▶ **Testo del documento**
13 Maggio 2025
IL MINIMO SALARIALE
Negare la realtà

In Italia esiste la piaga sociale dei salari. In Europa siamo il fanalino di coda. Non lo dico io. Il Rapporto mondiale sui salari è stato presentato a Roma il 24 marzo 2025. Lo ha presentato l’Organizzazione Internazionale del Lavoro (OIL) di Ginevra. Dati incontrovertibili.
Negli ultimi 17 anni i salari reali italiani hanno accumulato la contrazione più elevata. Ma davvero? Il riferimento è alle economie avanzate del G20 e lo dicono fonti autorevoli. Meno 8,7% percentuali. Lasciatemi ora citare un articolo pubblicato dal quotidiano La Stampa, in prima pagina il 6 aprile 2025.
L’autore è Mattia Feltri, figlio del celebre Vittorio Feltri, giornalista, saggista, politico ed opinionista. Mattia Feltri è stato sponsorizzato all’inizio della sua carriera, da Massimo Gramellini. Sarà un caso. Gramellini nel 2017 lascia La Stampa e va al Corriere della Sera. Feltri eredita la sua rubrica “Buongiorno”. Mattia Feltri commenta negativamente la manifestazione dei 5 Stelle contro la guerra. E diventa un filosofo.
“Un politico di media levatura ed un elettore di qualche maturità dovrebbero partire dal presupposto che l’unico modo di affrontare un problema è sapere di non poterlo risolvere. È impossibile abolire la povertà, impossibile cancellare la corruzione, impossibile raggiungere l’uguaglianza. Sono obiettivi di portata evangelica.”
A Mattia Feltri va bene il mondo che abbiamo, con i privilegi che gli garantisce. È nato benestante. Mortacci sua.. L’arroganza con la quale questo uomo ti sbatte in faccia una realtà che grida vendetta, è davvero deplorevole. Diventano lecite la povertà e le disuguaglianze. Per lui, nessuna battaglia di liberazione dell’uomo può avere un senso. Ci sono problemi che non si possono risolvere e lui è profeta della verità. Affidiamo ogni illusione a chi crede al vangelo.

▶ **Estratto dei dati**
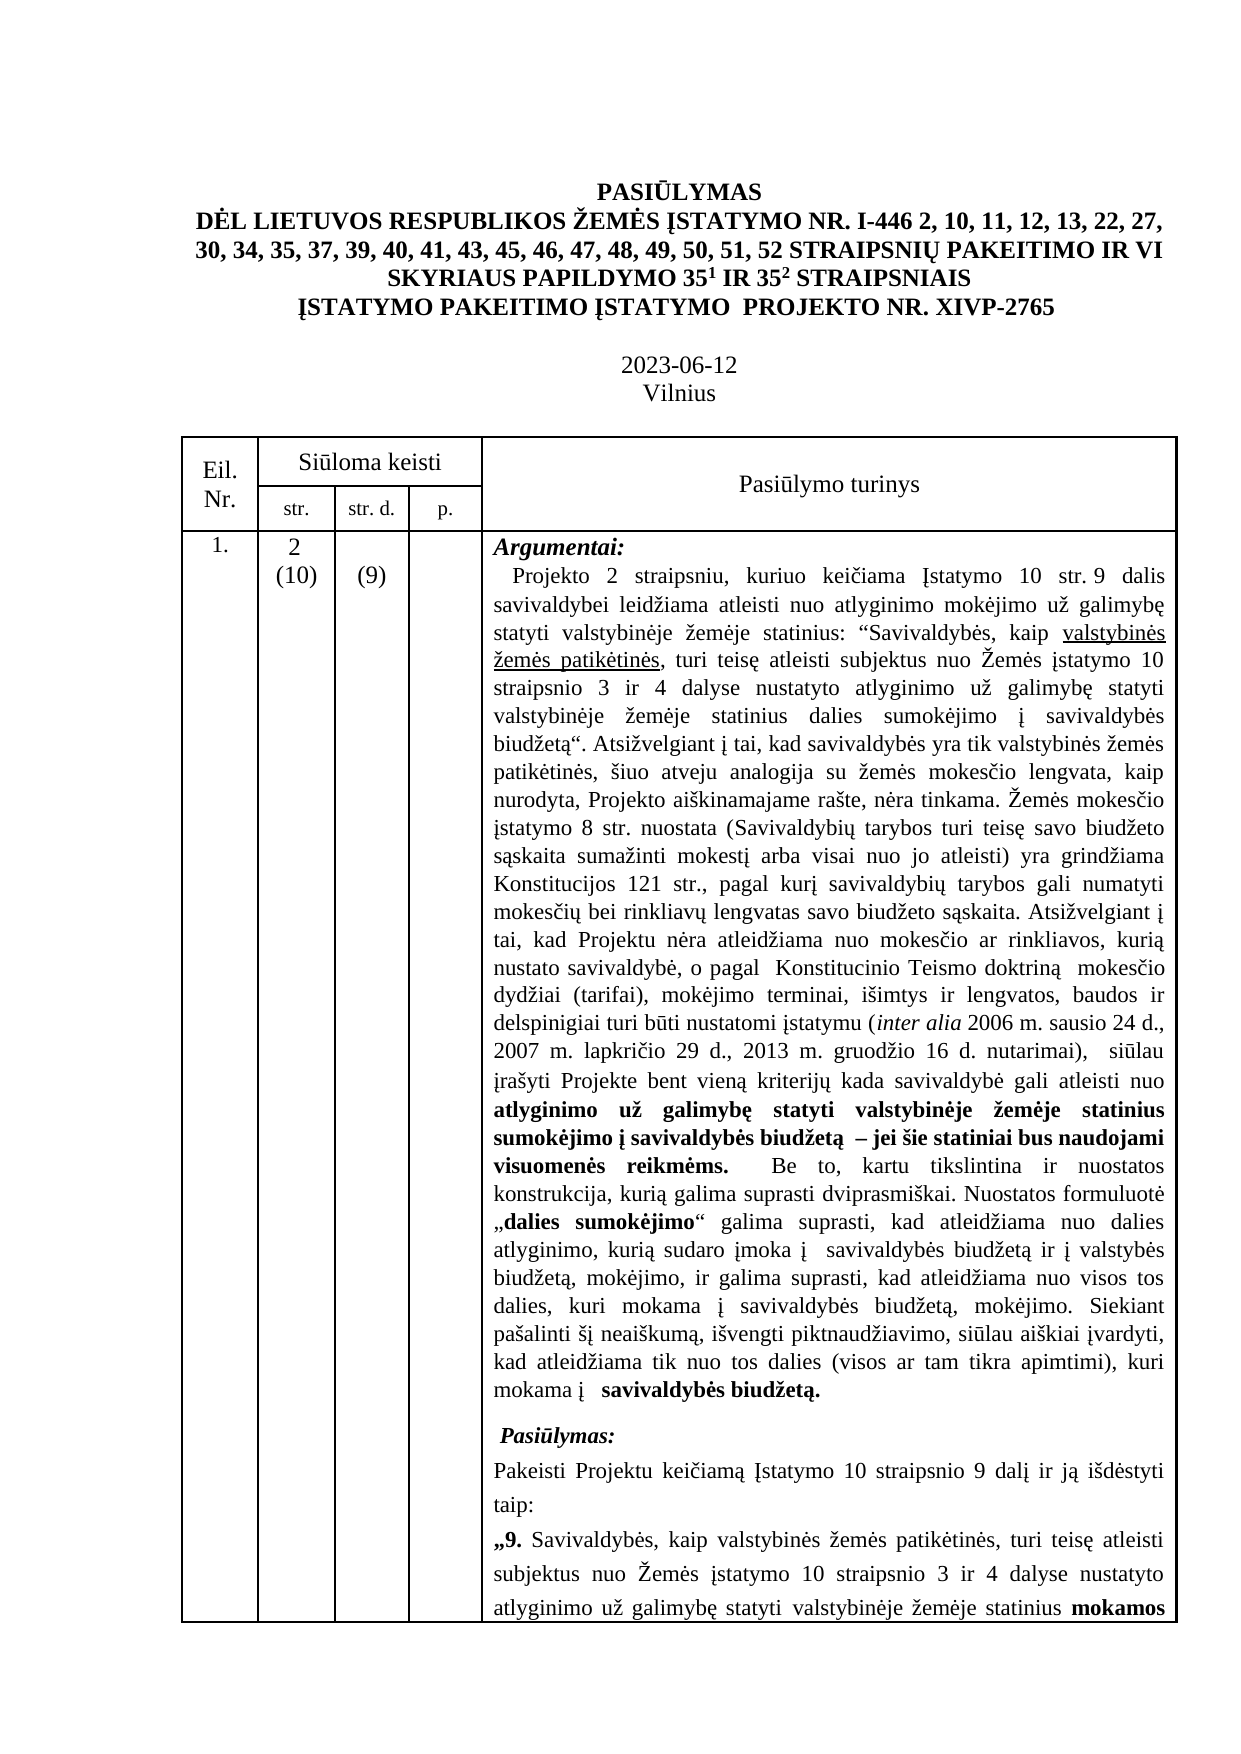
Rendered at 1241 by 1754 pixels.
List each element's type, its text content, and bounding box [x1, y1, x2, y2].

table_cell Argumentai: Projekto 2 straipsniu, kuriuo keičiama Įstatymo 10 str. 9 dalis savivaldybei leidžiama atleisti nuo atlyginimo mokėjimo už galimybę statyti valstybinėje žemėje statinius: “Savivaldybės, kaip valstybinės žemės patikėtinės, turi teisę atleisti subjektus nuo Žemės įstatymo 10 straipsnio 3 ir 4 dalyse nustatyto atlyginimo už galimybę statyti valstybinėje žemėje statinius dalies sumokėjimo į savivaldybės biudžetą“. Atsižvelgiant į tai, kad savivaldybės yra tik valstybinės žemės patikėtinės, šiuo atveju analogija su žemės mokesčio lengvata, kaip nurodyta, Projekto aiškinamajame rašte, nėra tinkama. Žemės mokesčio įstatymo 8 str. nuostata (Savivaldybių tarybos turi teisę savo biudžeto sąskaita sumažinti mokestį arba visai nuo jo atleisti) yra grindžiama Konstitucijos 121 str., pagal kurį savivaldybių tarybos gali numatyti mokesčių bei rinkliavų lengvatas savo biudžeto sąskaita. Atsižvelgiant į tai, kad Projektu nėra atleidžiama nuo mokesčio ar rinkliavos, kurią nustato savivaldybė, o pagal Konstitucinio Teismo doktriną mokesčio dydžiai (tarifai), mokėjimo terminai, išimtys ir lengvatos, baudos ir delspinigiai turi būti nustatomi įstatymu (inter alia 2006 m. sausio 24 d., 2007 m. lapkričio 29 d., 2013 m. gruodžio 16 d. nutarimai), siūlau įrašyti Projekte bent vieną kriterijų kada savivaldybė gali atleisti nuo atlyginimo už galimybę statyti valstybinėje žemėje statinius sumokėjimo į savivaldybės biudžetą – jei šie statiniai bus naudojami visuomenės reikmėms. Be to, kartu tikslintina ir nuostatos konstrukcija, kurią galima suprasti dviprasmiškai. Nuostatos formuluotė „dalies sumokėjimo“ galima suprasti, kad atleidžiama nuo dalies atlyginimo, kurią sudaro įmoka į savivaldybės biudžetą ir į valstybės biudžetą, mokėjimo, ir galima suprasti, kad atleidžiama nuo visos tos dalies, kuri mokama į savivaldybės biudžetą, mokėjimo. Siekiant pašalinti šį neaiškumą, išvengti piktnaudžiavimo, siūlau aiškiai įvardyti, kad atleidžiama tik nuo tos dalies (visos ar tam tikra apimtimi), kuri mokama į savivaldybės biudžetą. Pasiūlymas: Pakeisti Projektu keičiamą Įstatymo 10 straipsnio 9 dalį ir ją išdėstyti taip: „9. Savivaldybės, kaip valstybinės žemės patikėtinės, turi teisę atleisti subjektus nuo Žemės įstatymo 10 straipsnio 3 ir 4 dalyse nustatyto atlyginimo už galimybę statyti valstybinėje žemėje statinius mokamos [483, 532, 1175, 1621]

▶ **Enunciato del problema**
Restituisci parola per parola il passo dell'articolo sul salario minimo che si apre con le parole contenenti "In Italia esiste" e si chiude con "6 aprile 2025.".

▶ **La risposta**
In Italia esiste la piaga sociale dei salari. In Europa siamo il fanalino di coda. Non lo dico io. Il Rapporto mondiale sui salari è stato presentato a Roma il 24 marzo 2025. Lo ha presentato l’Organizzazione Internazionale del Lavoro (OIL) di Ginevra. Dati incontrovertibili.
Negli ultimi 17 anni i salari reali italiani hanno accumulato la contrazione più elevata. Ma davvero? Il riferimento è alle economie avanzate del G20 e lo dicono fonti autorevoli. Meno 8,7% percentuali. Lasciatemi ora citare un articolo pubblicato dal quotidiano La Stampa, in prima pagina il 6 aprile 2025.